When we got to the Queen Mary doll’s house and stately apartments part of the tour we were told to ditch the stroller at the cloak room. No problem. James was, however, only in his socked feet at this point as he had lost one of his green boots earlier that day. Apparently, this is a problem as we were told half a dozen times to put shoes on him. Being the chilled out Kiwis that we have become, we thought this was quite ridiculous, especially in a carpeted area like we were entering. AND HE IS THREE. Seriously, chill the fuck out please.
We also noticed that people looked at us quite strangely a few times. The conclusion for the rudeness was that some people may have thought my mother and I were actually lovers, not mother and daughter on vacation together as we actually are. I did say to mom that she was totally punching well above her weight because I am super hot and rich. Mom laughed. It was a good moment.
Later in the tour I stopped to rest my aching feet while my mother took the boys around the corner to see a guard on duty in the red jacket and bear hat thing that they wear. So she wheeled off James and Adam flew and fluttered in zig zags around her as they went over to another corner of the courtyard.

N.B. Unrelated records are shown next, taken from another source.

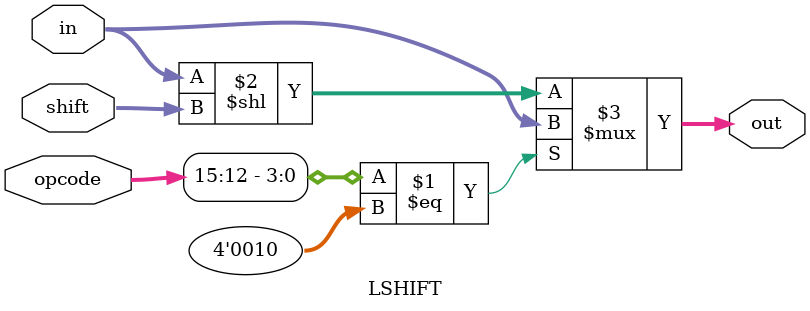
<source format=v>
module LSHIFT(in, out, shift, opcode);

	output [15:0] out;
	input  [15:0] in;
	input  [3:0] shift;
	input [15:0] opcode;
	
	assign out = (opcode[15:12]==4'b0010)?in:(in<<shift);
	
endmodule

</source>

Shortly after she left one very tall guard, flanked by three seemingly very small guards came stomping through in the same direction that mom and the kids had just gone. I found out upon my mother’s return that the stompy guard guys headed over to the other stompy guard guy to ask him if he needed a pee break. They also got to see James fall out of his pram as mom reeled to get out of their way as they stomped by. Comical.
We walked back toward the exits by my favourite bit of the entire castle. A waterfall that runs into a little pond down some steps behind a walled garden. I like gardens. And I really like waterfalls and ponds too. I do not super like the aristocracy, but the history, architecture, and art are a marvel and I eat marvellous for breakfast.

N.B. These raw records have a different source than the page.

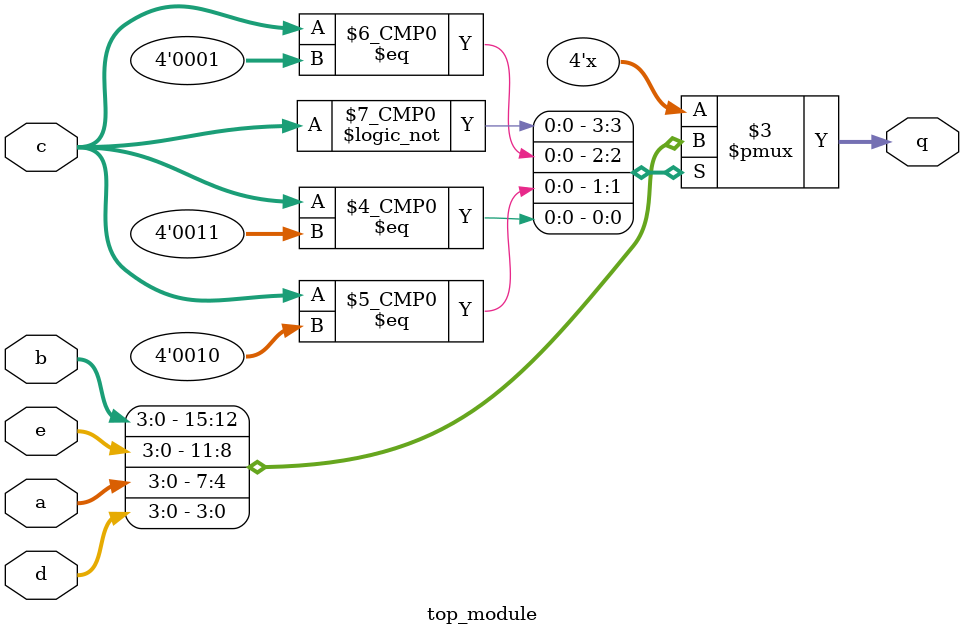
<source format=sv>
module top_module (
    input [3:0] a, 
    input [3:0] b, 
    input [3:0] c, 
    input [3:0] d,
    input [3:0] e,
    output reg [3:0] q
);

always @(*) begin
    case (c)
        4'b0000: q = b;
        4'b0001: q = e;
        4'b0010: q = a;
        4'b0011: q = d;
        default: q = 4'bxxxx;
    endcase
end

endmodule

</source>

The stompy guards then returned, probably after asking if some other stompy guard needed to pee, and I walked over to mom as they stomped past us and said, “You know, I think I totally need a boyfriend with that level of self control.” to which my darling mother responded with a loud snort and belly laugh. She looked at me with an earnest stare and patted my arm and said: “Oh my, someone with that much self control would never be interested in you darling.” I laughed. She’s right. I’m not exactly a magnet for the pious or stern. And that’s just fucking fine by me.

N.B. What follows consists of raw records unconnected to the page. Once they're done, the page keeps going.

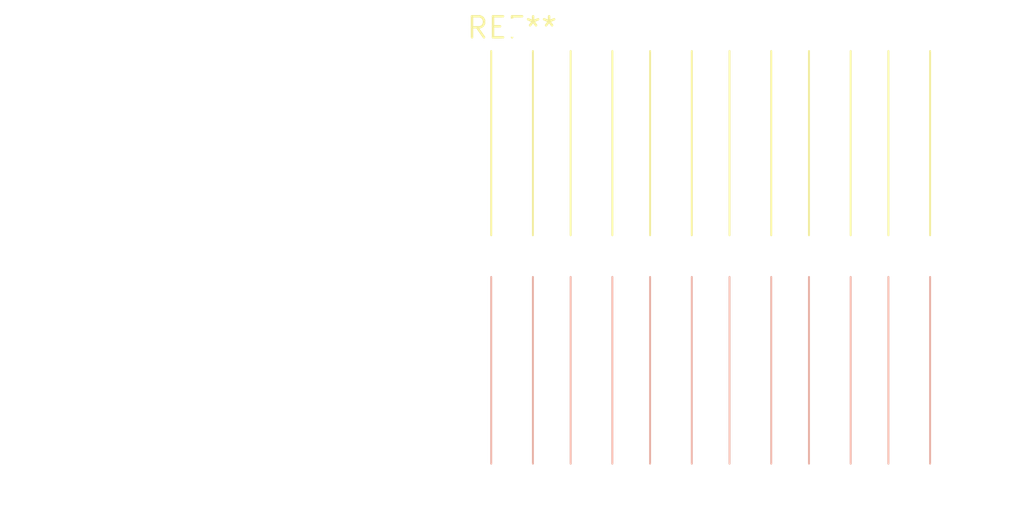
<source format=kicad_pcb>
(kicad_pcb (version 20240108) (generator pcbnew)

  (general
    (thickness 1.6)
  )

  (paper "A4")
  (layers
    (0 "F.Cu" signal)
    (31 "B.Cu" signal)
    (32 "B.Adhes" user "B.Adhesive")
    (33 "F.Adhes" user "F.Adhesive")
    (34 "B.Paste" user)
    (35 "F.Paste" user)
    (36 "B.SilkS" user "B.Silkscreen")
    (37 "F.SilkS" user "F.Silkscreen")
    (38 "B.Mask" user)
    (39 "F.Mask" user)
    (40 "Dwgs.User" user "User.Drawings")
    (41 "Cmts.User" user "User.Comments")
    (42 "Eco1.User" user "User.Eco1")
    (43 "Eco2.User" user "User.Eco2")
    (44 "Edge.Cuts" user)
    (45 "Margin" user)
    (46 "B.CrtYd" user "B.Courtyard")
    (47 "F.CrtYd" user "F.Courtyard")
    (48 "B.Fab" user)
    (49 "F.Fab" user)
    (50 "User.1" user)
    (51 "User.2" user)
    (52 "User.3" user)
    (53 "User.4" user)
    (54 "User.5" user)
    (55 "User.6" user)
    (56 "User.7" user)
    (57 "User.8" user)
    (58 "User.9" user)
  )

  (setup
    (pad_to_mask_clearance 0)
    (pcbplotparams
      (layerselection 0x00010fc_ffffffff)
      (plot_on_all_layers_selection 0x0000000_00000000)
      (disableapertmacros false)
      (usegerberextensions false)
      (usegerberattributes false)
      (usegerberadvancedattributes false)
      (creategerberjobfile false)
      (dashed_line_dash_ratio 12.000000)
      (dashed_line_gap_ratio 3.000000)
      (svgprecision 4)
      (plotframeref false)
      (viasonmask false)
      (mode 1)
      (useauxorigin false)
      (hpglpennumber 1)
      (hpglpenspeed 20)
      (hpglpendiameter 15.000000)
      (dxfpolygonmode false)
      (dxfimperialunits false)
      (dxfusepcbnewfont false)
      (psnegative false)
      (psa4output false)
      (plotreference false)
      (plotvalue false)
      (plotinvisibletext false)
      (sketchpadsonfab false)
      (subtractmaskfromsilk false)
      (outputformat 1)
      (mirror false)
      (drillshape 1)
      (scaleselection 1)
      (outputdirectory "")
    )
  )

  (net 0 "")

  (footprint "SolderWire-0.5sqmm_1x06_P4.8mm_D0.9mm_OD2.3mm_Relief2x" (layer "F.Cu") (at 0 0))

)

</source>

The last stop today was the war memorial in Runnymede. Adam was still awake at this point, and James had well and truly already crashed for the day. We got there and explained to him where we were and what it meant.
“Should I get down on my knees and pray?” asked my middle son with earnest.
“If that is what you feel like doing, you should absolutely do it.” I responded.
Then Adam ran out onto the grass, 500 metres away from the entrance of the memorial and dropped to his knees and started to pray. We called him back and said that this wasn’t the place.
“Oh, I shouldn’t have prayed there then.” He said in a playfully sheepish way. “No, no, no.” I interjected. “You should pray and/or meditate whenever or wherever you are moved to do so.” I said. “And you don’t have to call or imagine that is like a traditional God, you can call it whoever and whatever the fuck you want when you are moved to pray honey.” My mother snort laughed again. It was a good moment.
So I’ll leave it there. Today was good. We just paid 25 quid to get our laundry done, and now I need to wake up the children and roll them downstairs to grab a bite to eat.
Thank you for reading. There’s not much point to this one I know, I am just really enjoying writing.